Can You Be Fired for Flipping off the President? Yes… Well… Maybe Not
There is a widespread myth in this country that the First Amendment protects free speech in the workplace. Employees who loudly state controversial opinions often think the First Amendment protects them from being fired as a result. When Google fired James Damore last summer for posting what many described as an anti-diversity manifesto, social media exploded with comments like “what happened to free speech?” and “they can’t do that! It’s against the First Amendment!”
This idea is back in the news after 50-year-old marketing executive Juli Briskman was fired for posting a picture of herself on social media giving the middle finger to President Trump’s motorcade.

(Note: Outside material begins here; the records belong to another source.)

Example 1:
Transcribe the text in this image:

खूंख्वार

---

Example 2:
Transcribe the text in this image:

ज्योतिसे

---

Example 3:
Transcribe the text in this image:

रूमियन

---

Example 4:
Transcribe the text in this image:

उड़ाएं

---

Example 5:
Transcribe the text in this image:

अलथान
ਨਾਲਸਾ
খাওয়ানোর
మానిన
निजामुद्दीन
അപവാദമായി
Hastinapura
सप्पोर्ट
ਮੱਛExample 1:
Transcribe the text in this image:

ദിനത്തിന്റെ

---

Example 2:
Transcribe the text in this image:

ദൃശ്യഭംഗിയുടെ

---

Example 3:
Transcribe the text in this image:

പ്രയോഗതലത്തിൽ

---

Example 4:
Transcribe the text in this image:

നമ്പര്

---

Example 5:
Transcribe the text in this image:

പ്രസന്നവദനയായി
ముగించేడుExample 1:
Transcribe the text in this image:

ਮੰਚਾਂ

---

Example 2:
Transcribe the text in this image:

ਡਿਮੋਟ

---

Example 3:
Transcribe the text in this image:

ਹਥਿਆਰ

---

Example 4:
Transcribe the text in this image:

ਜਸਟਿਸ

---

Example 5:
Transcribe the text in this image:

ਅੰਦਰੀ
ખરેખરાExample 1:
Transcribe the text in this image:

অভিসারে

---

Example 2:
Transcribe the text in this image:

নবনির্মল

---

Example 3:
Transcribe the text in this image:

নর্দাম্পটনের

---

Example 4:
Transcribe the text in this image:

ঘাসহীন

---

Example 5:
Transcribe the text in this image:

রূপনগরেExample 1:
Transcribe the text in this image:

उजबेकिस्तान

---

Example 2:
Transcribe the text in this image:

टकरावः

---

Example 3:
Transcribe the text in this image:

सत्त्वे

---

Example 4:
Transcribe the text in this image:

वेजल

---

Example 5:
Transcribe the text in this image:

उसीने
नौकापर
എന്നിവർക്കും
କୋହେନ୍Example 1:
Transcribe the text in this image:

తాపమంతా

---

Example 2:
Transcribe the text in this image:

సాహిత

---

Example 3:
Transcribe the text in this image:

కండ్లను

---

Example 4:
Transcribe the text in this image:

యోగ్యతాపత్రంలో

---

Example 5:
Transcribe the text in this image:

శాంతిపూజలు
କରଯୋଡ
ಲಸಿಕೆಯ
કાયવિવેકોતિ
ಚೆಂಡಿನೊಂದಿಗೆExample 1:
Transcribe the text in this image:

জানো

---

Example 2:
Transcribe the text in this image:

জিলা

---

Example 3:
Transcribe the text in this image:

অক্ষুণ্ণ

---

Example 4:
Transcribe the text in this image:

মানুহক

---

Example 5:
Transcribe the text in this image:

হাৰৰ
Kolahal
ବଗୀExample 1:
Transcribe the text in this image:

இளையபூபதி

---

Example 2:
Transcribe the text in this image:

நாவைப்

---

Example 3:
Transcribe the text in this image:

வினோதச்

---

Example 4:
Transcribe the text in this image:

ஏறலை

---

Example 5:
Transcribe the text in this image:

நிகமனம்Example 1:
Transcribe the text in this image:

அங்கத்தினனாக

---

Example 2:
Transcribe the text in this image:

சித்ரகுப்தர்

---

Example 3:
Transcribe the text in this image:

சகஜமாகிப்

Unfortunately for Mr. Damore and Ms. Briskman, the First Amendment only limits the government’s ability to restrain speech, not private employers. But (and this being a legal issue, there is always a but), there are numerous other laws that can come into play when employers fire employees for expressing strong opinions on political or social issues.

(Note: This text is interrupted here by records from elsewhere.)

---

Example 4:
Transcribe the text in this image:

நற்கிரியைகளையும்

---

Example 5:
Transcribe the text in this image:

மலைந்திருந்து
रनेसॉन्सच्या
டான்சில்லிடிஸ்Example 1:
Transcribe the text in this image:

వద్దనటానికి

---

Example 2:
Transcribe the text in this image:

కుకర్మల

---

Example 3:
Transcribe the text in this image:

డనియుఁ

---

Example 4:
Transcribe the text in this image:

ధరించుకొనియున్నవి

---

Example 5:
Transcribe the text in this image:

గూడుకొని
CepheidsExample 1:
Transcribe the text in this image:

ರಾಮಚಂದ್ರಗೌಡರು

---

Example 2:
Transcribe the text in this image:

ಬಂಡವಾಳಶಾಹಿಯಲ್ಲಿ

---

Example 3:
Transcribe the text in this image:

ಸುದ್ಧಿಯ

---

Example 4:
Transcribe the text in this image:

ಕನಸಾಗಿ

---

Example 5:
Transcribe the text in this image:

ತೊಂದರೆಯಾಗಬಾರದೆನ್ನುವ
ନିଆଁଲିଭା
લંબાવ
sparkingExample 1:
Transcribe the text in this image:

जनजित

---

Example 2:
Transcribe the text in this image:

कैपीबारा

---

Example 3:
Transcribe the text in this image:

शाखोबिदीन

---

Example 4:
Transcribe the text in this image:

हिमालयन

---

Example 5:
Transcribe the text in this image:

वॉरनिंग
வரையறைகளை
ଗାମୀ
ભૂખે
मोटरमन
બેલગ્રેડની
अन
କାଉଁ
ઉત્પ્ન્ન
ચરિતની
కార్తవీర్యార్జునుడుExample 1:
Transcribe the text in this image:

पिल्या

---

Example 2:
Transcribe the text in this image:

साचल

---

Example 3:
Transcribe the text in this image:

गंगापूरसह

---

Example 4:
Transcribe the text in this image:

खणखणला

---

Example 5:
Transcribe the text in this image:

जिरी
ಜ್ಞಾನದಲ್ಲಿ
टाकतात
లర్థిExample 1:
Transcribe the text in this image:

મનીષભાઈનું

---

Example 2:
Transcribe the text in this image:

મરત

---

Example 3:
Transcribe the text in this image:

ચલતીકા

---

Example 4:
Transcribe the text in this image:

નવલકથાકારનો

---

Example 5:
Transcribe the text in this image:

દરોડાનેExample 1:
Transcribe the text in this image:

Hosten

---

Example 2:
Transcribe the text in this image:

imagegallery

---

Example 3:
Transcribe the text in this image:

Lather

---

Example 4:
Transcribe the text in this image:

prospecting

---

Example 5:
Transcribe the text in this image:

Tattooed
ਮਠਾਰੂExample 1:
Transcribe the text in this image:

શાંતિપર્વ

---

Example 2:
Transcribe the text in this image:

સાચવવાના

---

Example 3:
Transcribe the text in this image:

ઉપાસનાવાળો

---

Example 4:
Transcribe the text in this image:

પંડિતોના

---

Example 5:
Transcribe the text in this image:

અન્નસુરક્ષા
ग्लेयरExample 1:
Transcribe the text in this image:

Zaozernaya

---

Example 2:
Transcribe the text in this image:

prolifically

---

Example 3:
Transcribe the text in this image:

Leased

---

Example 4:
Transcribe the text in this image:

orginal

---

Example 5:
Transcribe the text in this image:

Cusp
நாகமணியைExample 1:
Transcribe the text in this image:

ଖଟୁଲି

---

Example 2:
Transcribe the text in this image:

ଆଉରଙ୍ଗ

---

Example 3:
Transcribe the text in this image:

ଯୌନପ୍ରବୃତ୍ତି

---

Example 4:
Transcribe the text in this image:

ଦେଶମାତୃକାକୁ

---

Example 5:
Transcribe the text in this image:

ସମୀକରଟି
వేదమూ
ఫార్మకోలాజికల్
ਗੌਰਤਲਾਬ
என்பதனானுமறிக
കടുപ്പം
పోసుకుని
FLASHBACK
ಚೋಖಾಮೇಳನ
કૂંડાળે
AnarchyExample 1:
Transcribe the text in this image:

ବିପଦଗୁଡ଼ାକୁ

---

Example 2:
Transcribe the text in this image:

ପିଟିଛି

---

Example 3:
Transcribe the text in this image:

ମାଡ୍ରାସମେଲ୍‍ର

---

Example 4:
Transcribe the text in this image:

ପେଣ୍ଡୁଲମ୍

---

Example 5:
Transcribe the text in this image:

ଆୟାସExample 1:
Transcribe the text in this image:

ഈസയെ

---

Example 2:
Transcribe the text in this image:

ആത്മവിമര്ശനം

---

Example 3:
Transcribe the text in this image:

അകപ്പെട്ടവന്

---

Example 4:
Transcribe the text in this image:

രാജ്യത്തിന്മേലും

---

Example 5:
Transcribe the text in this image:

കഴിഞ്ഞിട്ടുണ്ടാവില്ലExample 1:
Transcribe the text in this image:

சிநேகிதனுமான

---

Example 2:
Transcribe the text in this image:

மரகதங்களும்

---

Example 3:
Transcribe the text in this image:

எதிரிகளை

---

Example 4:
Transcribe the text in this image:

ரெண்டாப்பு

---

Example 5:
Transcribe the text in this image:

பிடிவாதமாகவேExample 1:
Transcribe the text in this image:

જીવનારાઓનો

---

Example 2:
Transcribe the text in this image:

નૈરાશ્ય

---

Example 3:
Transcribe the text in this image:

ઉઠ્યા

The First Amendment may not protect Mr. Damore’s statements regarding diversity in the workplace, but the National Labor Relations Act (NLRA) might. The NLRA protects unionizing activity and prohibits employers from retaliating against employees for engaging in so-called “protected concerted activity” regarding the terms and conditions of employment. Mr. Damore’s statements could arguably constitute a complaint about working conditions, which he shared with co-workers in an attempt to change those working conditions. Described this way, Mr. Damore’s statements could be protected by the NLRA.
Likewise, the First Amendment may not protect Ms. Briskman’s one finger salute to the President, but anti-discrimination laws might. Prior to Ms. Briskman’s social media post, a male senior director at her company had responded to a discussion regarding Black Lives matter by posting “You’re a f—— Libtard a——[.]” Ms. Briskman herself flagged the director’s comment for review by senior management. Rather than fire this senior director, Briskman’s employer allowed him to remove the comment and keep his job. Why would Ms. Briskman be fired after this male executive was allowed to keep his job? If a jury concluded that it had to do with Ms. Briskman’s gender, her employer could face serious liability.

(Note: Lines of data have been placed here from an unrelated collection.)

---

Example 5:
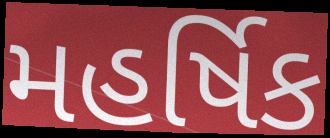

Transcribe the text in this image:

મહર્ષિક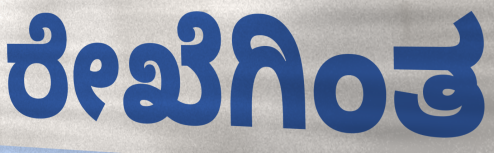
ರೇಖೆಗಿಂತ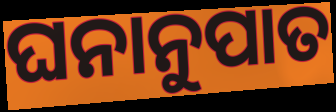
ଘନାନୁପାତ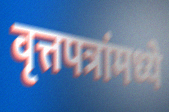
वृत्तपत्रांमध्येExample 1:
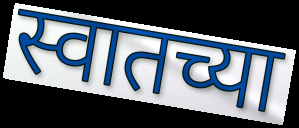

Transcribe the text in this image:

स्वातच्या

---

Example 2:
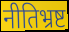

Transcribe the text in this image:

नीतिभ्रष्ट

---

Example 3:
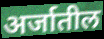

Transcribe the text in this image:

अर्जातील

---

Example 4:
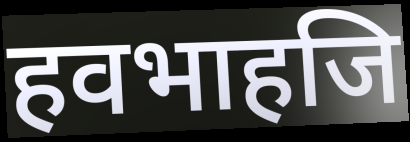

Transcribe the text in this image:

हवभाहजि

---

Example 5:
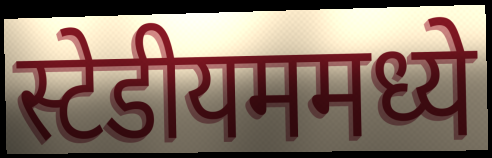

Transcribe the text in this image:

स्टेडीयममध्ये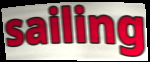
sailingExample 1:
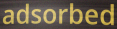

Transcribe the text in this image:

adsorbed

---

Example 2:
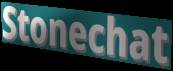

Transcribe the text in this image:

Stonechat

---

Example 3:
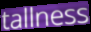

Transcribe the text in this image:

tallness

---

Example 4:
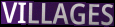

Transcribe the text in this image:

VILLAGES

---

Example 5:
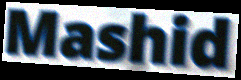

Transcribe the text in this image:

Mashid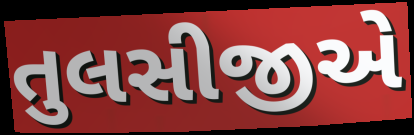
તુલસીજીએ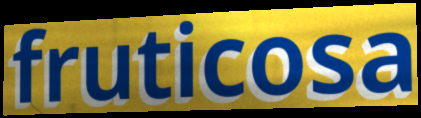
fruticosa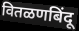
वितळणबिंदूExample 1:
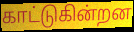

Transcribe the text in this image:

காட்டுகின்றன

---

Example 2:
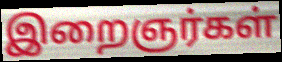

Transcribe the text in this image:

இறைஞர்கள்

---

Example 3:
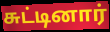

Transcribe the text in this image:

சுட்டினார்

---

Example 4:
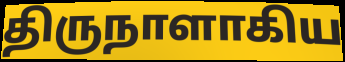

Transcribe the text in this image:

திருநாளாகிய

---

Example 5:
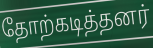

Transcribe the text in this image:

தோற்கடித்தனர்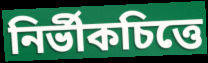
নির্ভীকচিত্তেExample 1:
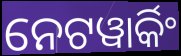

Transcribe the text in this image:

ନେଟୱାର୍କିଂ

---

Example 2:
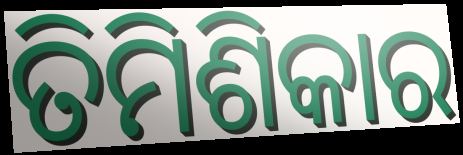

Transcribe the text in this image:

ତିମିଶିକାର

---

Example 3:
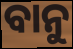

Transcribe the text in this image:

ବାନୁ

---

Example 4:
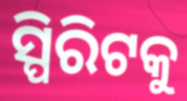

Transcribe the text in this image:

ସ୍ପିରିଟକୁ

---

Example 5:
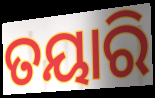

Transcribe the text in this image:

ତୟାରିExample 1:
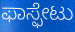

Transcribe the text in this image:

ಫಾಸ್ಫೇಟು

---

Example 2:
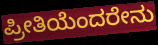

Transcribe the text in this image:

ಪ್ರೀತಿಯೆಂದರೇನು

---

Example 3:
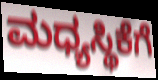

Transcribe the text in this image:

ಮಧ್ಯಸ್ಥಿಕೆಗೆ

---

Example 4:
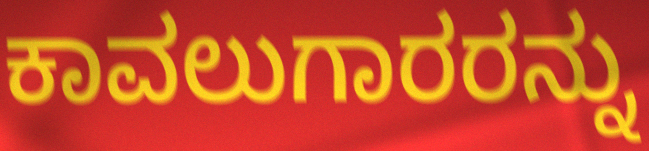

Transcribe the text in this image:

ಕಾವಲುಗಾರರನ್ನು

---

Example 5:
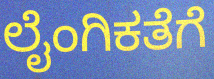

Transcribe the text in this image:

ಲೈಂಗಿಕತೆಗೆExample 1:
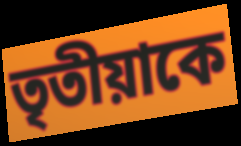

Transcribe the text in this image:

তৃতীয়াকে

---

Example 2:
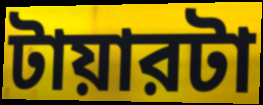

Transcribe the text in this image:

টায়ারটা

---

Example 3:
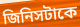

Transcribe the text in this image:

জিনিসটাকে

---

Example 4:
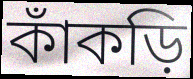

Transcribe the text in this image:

কাঁকড়ি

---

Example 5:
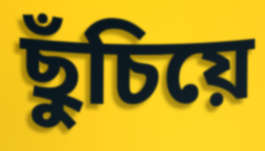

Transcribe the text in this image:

ছুঁচিয়েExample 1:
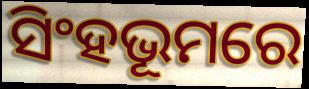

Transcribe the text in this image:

ସିଂହଭୂମରେ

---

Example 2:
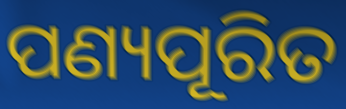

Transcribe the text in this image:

ପଣ୍ୟପୂରିତ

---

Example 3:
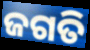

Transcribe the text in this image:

ଜଗତି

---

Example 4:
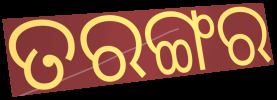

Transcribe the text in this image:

ତରଙ୍ଗର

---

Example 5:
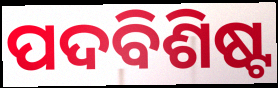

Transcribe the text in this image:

ପଦବିଶିଷ୍ଟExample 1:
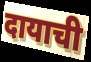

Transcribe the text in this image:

दायाची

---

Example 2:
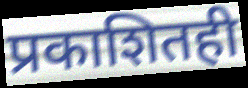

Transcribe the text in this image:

प्रकाशितही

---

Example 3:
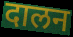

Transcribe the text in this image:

दालन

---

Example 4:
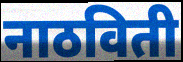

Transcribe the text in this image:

नाठविती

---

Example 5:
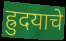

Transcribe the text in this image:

ह्रुदयाचेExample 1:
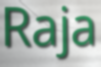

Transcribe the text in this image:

Raja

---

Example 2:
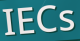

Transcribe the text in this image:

IECs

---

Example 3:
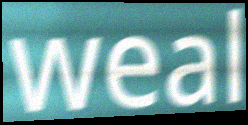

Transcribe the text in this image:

weal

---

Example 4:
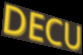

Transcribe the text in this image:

DECU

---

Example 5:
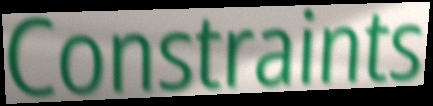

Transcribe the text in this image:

ConstraintsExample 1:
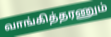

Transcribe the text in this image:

வாங்கித்தரணும்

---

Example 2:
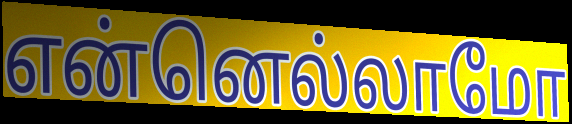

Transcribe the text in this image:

என்னெல்லாமோ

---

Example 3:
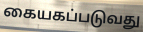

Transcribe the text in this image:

கையகப்படுவது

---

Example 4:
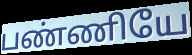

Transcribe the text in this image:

பண்ணியே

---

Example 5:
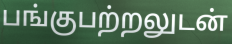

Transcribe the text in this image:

பங்குபற்றலுடன்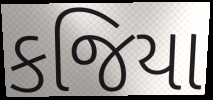
કજિયા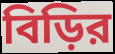
বিড়ির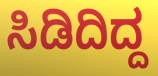
ಸಿಡಿದಿದ್ದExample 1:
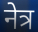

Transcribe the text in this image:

नेत्र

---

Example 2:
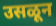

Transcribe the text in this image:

उसळून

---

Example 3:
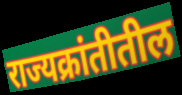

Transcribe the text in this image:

राज्यक्रांतीतील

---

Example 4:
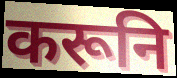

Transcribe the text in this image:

करूनि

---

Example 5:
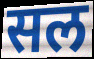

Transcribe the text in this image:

सल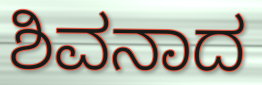
ಶಿವನಾದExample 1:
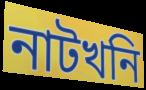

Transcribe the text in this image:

নাটখনি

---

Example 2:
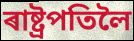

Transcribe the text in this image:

ৰাষ্ট্ৰপতিলৈ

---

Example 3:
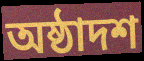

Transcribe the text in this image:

অষ্ঠাদশ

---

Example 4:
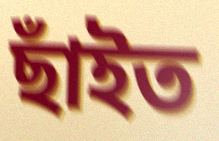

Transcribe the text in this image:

ছাঁইত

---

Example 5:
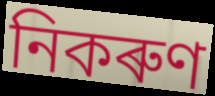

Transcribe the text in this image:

নিকৰুণ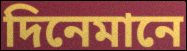
দিনেমানেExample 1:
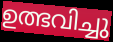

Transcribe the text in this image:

ഉത്ഭവിച്ചു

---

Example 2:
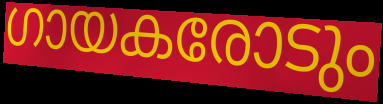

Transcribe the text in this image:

Controversial statements in the workplace about social and political issues may not be protected by the First Amendment, but there are many other legal traps for unwary employers. If statements are shared among co-workers and relate to the terms and conditions of employment, they could be protected by the NLRA. And if employers selectively enforce rules regarding “inappropriate” speech, they could find themselves liable for discrimination claims.